A long-standing Saskatchewan tradition is that Social Services Ministry cheques are sent out earlier in December so that recipients can partake in some holiday cheer.
It might provide some cheer, but what’s being spent is money for January. A combination of grocery money being spent early on the holidays, combined with a long wait until the February cheques arrive, means a tough start to a new year. It’s longer lines at food banks and soup kitchens, or simply going without essentials.
This year, Social Services Minister June Draude broke with tradition and delayed sending out the January cheques until after Christmas. Despite the frustration many felt, she was correct. While it made it hard to do any Christmas shopping, it puts assistance recipients in a better position for January.
The underlying problem is that social assistance payments barely cover rent and food. It’s a hard way to live any time of the year, but especially during the holidays. Draude was right when she said that many charities work hard at providing Christmas cheer, but there is another way to make the holidays happy.
Human beings respond to incentives. However, the social assistance program offers few incentives for taking steps to improve your lot in life. In fact, the system often punishes initiative and re-wards bad behaviour. Other jurisdictions are starting to get the universal principle that people respond well to incentives, especially cash.
New York City conducted a pilot project that rewarded parents for certain productive behaviours, such as inoculating their children, improving kids’ school attendance, having them get a library card, and for ensuring preventive health and dental care. These all are proactive measures that save taxpayers substantial money down the road.
Many were outraged that parents were paid for doing things that most of us do without payment, but the truth is that paying for good behaviour is a lot cheaper than paying dearly later for the consequences of failure.
By looking at an incentive model, Saskatchewan has a chance to encourage behaviours that we know will break the cycle of poverty, save the province long-term costs for health and other social programs, and encourage people to take steps that help them either re-enter the workforce or just do better while on assistance.
Incentives aren’t a cure-all, but they are part of a solution to helping people out of poverty.
Not everyone will respond to incentives. Among some people who receive benefits, the idea of working or improving their lot in life is a foreign concept, and their sense of entitlement overwhelms almost every other thought process. They will miss out on incentive benefits, but I’m sure not many of us will feel bad about that.
For those who do want to better themselves and their families, why not put more resources behind them and give them the steps needed to succeed in life? In places where incentives have been used, it’s hundreds of dollars that have been distributed per person, not thousands.
People are not being paid to be lifted out of poverty.

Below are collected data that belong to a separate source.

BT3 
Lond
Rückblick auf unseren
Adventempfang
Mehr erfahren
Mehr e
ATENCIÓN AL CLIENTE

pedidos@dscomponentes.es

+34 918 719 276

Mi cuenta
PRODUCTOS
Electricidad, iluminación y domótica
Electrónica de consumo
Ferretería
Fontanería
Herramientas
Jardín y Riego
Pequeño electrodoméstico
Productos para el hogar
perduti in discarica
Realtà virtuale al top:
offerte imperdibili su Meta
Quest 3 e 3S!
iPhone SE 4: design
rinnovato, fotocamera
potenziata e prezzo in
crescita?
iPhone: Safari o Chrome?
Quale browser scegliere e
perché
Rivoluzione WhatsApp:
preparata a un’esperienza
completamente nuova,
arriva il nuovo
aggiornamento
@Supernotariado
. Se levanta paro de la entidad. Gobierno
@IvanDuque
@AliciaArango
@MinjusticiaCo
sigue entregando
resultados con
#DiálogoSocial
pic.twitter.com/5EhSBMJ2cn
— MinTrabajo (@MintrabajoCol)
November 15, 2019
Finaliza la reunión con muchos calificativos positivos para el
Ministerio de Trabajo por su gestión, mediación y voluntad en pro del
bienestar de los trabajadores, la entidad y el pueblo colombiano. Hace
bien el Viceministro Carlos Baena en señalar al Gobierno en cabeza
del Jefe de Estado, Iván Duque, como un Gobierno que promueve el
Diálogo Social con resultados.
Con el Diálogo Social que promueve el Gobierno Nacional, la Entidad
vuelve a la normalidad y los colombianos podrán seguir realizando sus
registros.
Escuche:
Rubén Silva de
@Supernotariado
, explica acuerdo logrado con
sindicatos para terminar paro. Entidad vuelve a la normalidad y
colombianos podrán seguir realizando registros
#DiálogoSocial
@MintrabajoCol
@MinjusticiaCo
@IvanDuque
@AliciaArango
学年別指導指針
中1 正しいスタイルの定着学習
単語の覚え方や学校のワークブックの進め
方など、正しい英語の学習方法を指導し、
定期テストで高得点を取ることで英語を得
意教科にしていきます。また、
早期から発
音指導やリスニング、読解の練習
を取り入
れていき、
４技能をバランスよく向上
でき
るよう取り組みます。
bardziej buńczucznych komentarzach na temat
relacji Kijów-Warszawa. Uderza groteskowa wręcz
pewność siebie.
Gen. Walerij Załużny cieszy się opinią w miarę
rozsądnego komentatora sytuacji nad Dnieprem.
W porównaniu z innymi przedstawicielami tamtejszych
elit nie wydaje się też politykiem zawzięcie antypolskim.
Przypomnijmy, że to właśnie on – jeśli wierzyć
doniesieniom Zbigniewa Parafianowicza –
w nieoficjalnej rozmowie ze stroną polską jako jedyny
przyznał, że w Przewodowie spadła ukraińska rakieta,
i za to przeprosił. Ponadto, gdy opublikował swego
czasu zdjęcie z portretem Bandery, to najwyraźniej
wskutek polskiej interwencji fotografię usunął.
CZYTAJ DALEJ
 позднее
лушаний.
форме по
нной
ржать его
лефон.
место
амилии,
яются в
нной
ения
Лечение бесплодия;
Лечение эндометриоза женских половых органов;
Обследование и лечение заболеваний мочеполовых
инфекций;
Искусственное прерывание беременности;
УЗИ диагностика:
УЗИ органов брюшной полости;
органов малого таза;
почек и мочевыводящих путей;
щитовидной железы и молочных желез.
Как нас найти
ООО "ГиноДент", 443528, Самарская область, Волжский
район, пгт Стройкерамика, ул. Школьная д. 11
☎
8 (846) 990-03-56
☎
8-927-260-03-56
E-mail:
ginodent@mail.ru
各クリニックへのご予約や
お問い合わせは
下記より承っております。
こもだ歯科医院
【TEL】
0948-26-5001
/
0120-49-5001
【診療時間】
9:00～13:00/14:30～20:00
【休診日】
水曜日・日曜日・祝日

Instead, they are being encouraged to make good decisions and are then rewarded. Gordon Gekko was right: "Greed is good," and people respond.
The payoff isn’t just in better life choices. If it’s done right, this will provide a chance to enjoy more of what Saskatchewan has to offer. It means money at Christmastime for gifts or a simple festive dinner. It means an opportunity to take in events such as the Taste of Saskatchewan, or an afternoon at the midway at the Exhibition.
For those who have grown up in poverty and on the outside of much of what Saskatchewan has to offer, the opportunity to be part of things is an incentive by itself. As the province makes the transition from a tradition of scarcity to abundance, it’s a big step to finding new ways that allow the disadvantaged to share in the opportunity.
Draude was correct to stop sending out the January cheques early. Rather than rely on non-profits to make up the gap, the government has an opportunity to both reward good choices and restore some dignity to people.
The issue isn’t about money for Christmas, but an opportunity for the province to invest in those who want to do better and reward them for making decisions that serve everyone’s best interests. It’s too late for this holiday season, but there is a lot of time to get ready to try something different next year.